Exercise: Nothing other than the lines from the one containing "For every layout" through the close of the entries below should be printed, each exactly.

(Structured page parsing data)
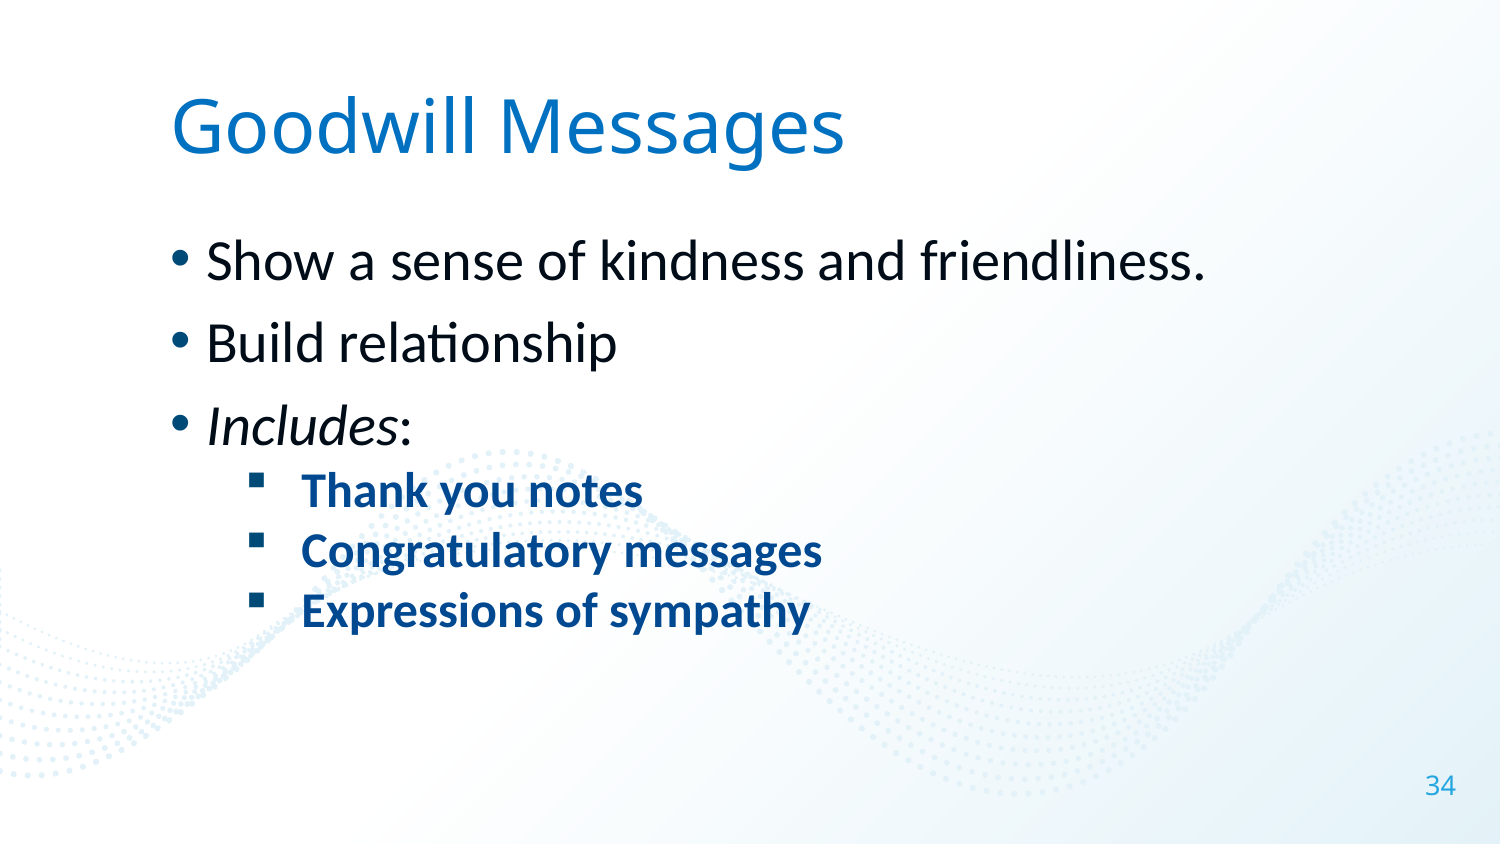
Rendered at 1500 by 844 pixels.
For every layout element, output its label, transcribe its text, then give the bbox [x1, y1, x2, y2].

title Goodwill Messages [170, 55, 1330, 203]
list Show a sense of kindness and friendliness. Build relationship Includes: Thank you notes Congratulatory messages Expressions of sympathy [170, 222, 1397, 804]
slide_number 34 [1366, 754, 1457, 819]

Worked solution:
For every layout element, output its label, transcribe its text, then give the bbox [x1, y1, x2, y2].

title Goodwill Messages [170, 55, 1330, 203]
list Show a sense of kindness and friendliness. Build relationship Includes: Thank you notes Congratulatory messages Expressions of sympathy [170, 222, 1397, 804]
slide_number 34 [1366, 754, 1457, 819]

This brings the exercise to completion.